[PATCH] drm/i915/oa: rmb ftw

Chris Wilson chris at chris-wilson.co.uk
Mon Feb 18 22:44:59 UTC 2019


---
 drivers/gpu/drm/i915/i915_drv.h  |  53 ------
 drivers/gpu/drm/i915/i915_perf.c | 269 +++----------------------------
 2 files changed, 25 insertions(+), 297 deletions(-)

diff --git a/drivers/gpu/drm/i915/i915_drv.h b/drivers/gpu/drm/i915/i915_drv.h
index 5c8d0489a1cd..7415e64e1fd3 100644
--- a/drivers/gpu/drm/i915/i915_drv.h
+++ b/drivers/gpu/drm/i915/i915_drv.h
@@ -1899,59 +1899,6 @@ struct drm_i915_private {
 				int format;
 				int format_size;
 
-				/**
-				 * Locks reads and writes to all head/tail state
-				 *
-				 * Consider: the head and tail pointer state
-				 * needs to be read consistently from a hrtimer
-				 * callback (atomic context) and read() fop
-				 * (user context) with tail pointer updates
-				 * happening in atomic context and head updates
-				 * in user context and the (unlikely)
-				 * possibility of read() errors needing to
-				 * reset all head/tail state.
-				 *
-				 * Note: Contention or performance aren't
-				 * currently a significant concern here
-				 * considering the relatively low frequency of
-				 * hrtimer callbacks (5ms period) and that
-				 * reads typically only happen in response to a
-				 * hrtimer event and likely complete before the
-				 * next callback.
-				 *
-				 * Note: This lock is not held *while* reading
-				 * and copying data to userspace so the value
-				 * of head observed in htrimer callbacks won't
-				 * represent any partial consumption of data.

- - - - - - -

REQUIRED WORK
1. What counts does the summary line of the i915 patch report?
2. Pick up the i915 patch at the point where it stops, and carry on in the same style.

(Collected data)
- - - - - - -

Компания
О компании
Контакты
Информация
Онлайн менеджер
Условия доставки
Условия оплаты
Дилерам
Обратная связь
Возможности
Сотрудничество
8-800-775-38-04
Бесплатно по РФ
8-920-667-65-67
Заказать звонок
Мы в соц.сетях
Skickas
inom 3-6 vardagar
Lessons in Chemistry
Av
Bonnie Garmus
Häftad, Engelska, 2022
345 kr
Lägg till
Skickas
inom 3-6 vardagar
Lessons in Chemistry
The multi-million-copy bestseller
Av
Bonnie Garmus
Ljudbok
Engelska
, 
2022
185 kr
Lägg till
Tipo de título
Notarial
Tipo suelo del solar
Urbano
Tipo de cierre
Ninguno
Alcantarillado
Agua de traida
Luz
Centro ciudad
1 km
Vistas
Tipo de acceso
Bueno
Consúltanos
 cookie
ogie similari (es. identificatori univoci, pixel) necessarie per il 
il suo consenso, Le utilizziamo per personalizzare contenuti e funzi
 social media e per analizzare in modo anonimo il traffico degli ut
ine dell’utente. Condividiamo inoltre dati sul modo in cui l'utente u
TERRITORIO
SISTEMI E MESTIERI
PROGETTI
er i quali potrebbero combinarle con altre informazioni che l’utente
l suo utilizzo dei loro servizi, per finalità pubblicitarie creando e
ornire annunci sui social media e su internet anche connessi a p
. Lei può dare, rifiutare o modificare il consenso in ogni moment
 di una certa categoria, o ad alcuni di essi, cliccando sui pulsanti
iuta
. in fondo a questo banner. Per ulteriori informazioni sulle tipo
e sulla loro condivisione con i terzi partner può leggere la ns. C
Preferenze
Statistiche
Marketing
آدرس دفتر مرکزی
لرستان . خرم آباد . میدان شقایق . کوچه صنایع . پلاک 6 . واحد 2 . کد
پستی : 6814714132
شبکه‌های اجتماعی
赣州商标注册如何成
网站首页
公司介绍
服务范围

- - - - - - -

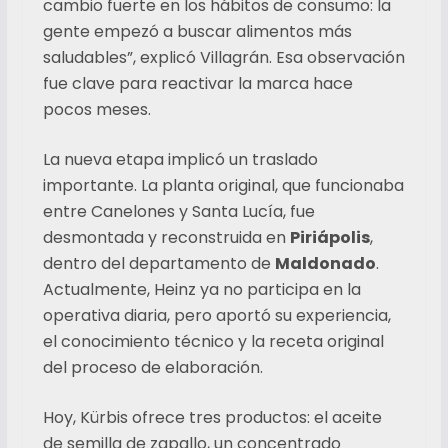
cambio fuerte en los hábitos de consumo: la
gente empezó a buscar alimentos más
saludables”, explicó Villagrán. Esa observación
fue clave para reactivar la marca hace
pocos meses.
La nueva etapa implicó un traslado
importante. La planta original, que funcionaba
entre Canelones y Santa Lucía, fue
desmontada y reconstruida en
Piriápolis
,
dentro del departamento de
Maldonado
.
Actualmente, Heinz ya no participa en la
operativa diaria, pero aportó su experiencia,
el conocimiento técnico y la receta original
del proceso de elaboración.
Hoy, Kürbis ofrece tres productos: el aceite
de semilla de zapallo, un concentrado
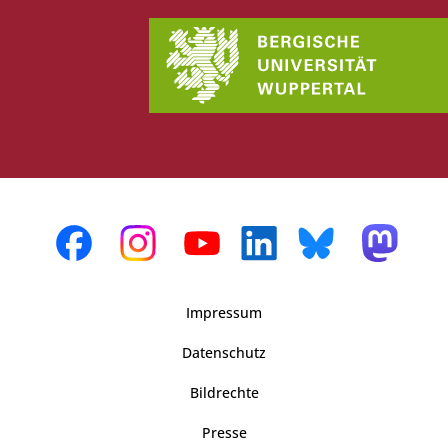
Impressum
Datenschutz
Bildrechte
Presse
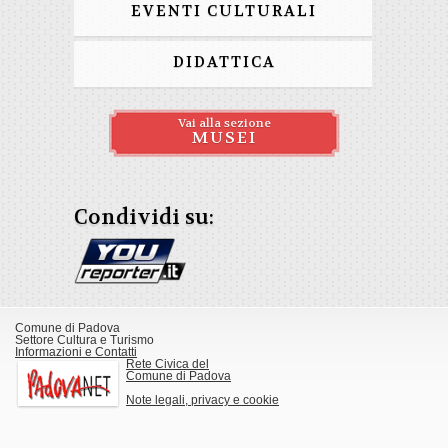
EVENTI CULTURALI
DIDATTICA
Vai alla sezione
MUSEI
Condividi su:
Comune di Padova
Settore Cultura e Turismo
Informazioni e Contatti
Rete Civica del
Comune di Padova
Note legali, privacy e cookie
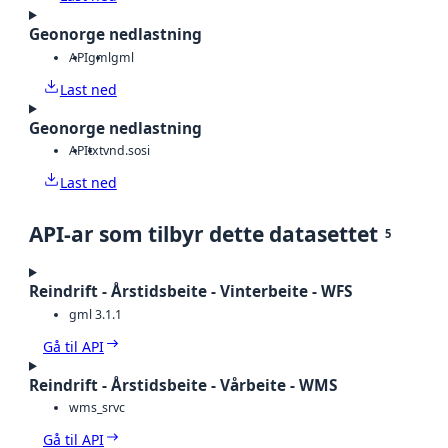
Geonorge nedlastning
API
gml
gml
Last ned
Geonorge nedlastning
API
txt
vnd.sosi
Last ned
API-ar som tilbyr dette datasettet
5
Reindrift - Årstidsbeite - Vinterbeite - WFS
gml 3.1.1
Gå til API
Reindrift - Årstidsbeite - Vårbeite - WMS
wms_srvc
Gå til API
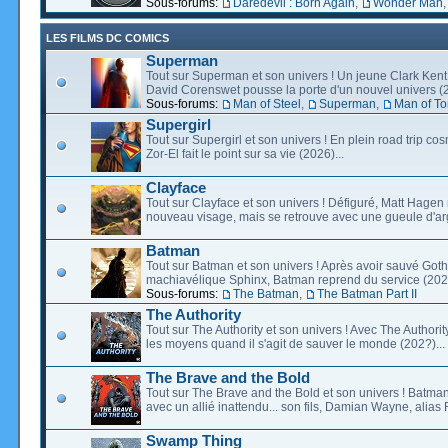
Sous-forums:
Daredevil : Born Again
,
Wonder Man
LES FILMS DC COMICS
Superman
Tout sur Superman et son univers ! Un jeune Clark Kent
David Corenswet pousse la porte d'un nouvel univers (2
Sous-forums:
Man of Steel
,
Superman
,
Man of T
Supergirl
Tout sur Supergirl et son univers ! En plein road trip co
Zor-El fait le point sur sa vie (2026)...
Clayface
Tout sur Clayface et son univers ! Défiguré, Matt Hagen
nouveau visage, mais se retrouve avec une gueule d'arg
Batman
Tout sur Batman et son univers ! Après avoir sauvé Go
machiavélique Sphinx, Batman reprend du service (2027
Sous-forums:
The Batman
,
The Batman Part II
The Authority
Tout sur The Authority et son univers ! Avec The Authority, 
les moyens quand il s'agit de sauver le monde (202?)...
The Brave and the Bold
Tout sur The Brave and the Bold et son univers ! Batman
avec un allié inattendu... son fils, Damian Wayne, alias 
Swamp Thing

- - - - - - -

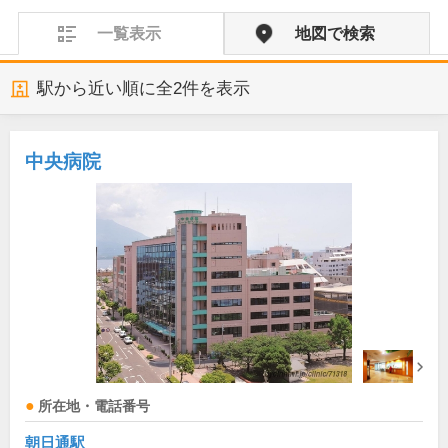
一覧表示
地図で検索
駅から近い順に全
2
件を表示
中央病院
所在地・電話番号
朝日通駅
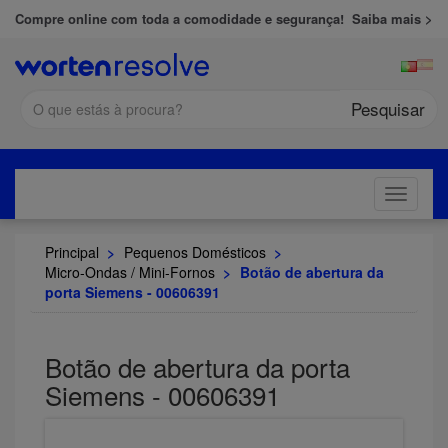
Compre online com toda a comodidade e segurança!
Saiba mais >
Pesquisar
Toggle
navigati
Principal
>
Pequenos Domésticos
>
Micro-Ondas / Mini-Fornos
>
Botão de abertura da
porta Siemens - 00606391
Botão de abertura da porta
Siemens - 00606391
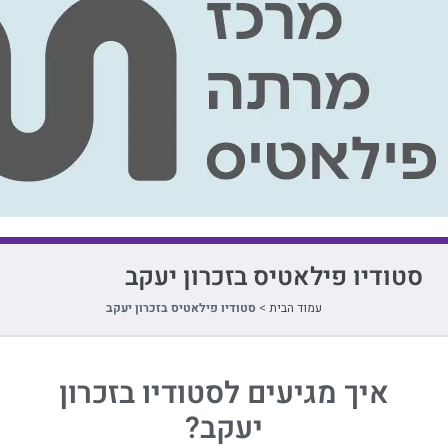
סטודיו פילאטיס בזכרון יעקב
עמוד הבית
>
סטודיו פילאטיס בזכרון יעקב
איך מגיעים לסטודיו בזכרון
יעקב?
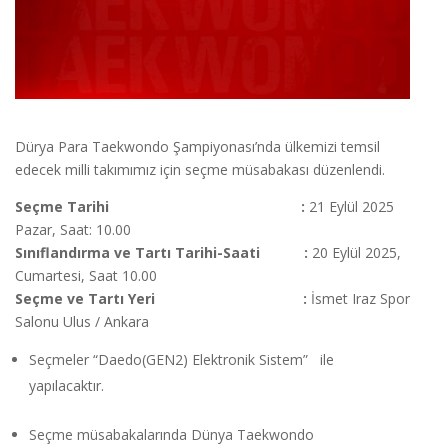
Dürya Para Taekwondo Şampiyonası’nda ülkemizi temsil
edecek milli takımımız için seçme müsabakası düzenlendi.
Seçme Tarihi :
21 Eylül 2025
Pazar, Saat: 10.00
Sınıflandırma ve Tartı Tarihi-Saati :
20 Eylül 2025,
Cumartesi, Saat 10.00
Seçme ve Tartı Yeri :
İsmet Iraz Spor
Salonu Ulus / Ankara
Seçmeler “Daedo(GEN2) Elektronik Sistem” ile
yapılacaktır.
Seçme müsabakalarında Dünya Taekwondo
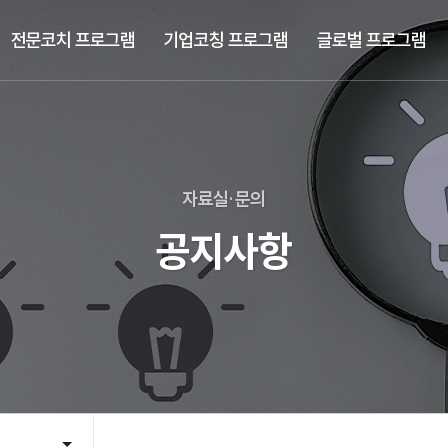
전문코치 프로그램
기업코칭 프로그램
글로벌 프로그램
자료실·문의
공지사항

- - - - - - -

ANSWERS
1. 2 files changed, 25 insertions, 297 deletions

2.
-				 */
-				spinlock_t ptr_lock;
-
-				/**
-				 * One 'aging' tail pointer and one 'aged'
-				 * tail pointer ready to used for reading.
-				 *
-				 * Initial values of 0xffffffff are invalid
-				 * and imply that an update is required
-				 * (and should be ignored by an attempted
-				 * read)
-				 */
-				struct {
-					u32 offset;
-				} tails[2];
-
-				/**
-				 * Index for the aged tail ready to read()
-				 * data up to.
-				 */
-				unsigned int aged_tail_idx;
-
-				/**
-				 * A monotonic timestamp for when the current
-				 * aging tail pointer was read; used to
-				 * determine when it is old enough to trust.
-				 */
-				u64 aging_timestamp;
-
 				/**
 				 * Although we can always read back the head
 				 * pointer register, we prefer to avoid
diff --git a/drivers/gpu/drm/i915/i915_perf.c b/drivers/gpu/drm/i915/i915_perf.c
index 9ebf99f3d8d3..66ba61cbc747 100644
--- a/drivers/gpu/drm/i915/i915_perf.c
+++ b/drivers/gpu/drm/i915/i915_perf.c
@@ -217,53 +217,8 @@
  * that the overflow cases are unlikely in normal operation.
  */
 #define OA_BUFFER_SIZE		SZ_16M
-
 #define OA_TAKEN(tail, head)	((tail - head) & (OA_BUFFER_SIZE - 1))
 
-/**
- * DOC: OA Tail Pointer Race
- *
- * There's a HW race condition between OA unit tail pointer register updates and
- * writes to memory whereby the tail pointer can sometimes get ahead of what's
- * been written out to the OA buffer so far (in terms of what's visible to the
- * CPU).
- *
- * Although this can be observed explicitly while copying reports to userspace
- * by checking for a zeroed report-id field in tail reports, we want to account
- * for this earlier, as part of the oa_buffer_check to avoid lots of redundant
- * read() attempts.
- *
- * In effect we define a tail pointer for reading that lags the real tail
- * pointer by at least %OA_TAIL_MARGIN_NSEC nanoseconds, which gives enough
- * time for the corresponding reports to become visible to the CPU.
- *
- * To manage this we actually track two tail pointers:
- *  1) An 'aging' tail with an associated timestamp that is tracked until we
- *     can trust the corresponding data is visible to the CPU; at which point
- *     it is considered 'aged'.
- *  2) An 'aged' tail that can be used for read()ing.
- *
- * The two separate pointers let us decouple read()s from tail pointer aging.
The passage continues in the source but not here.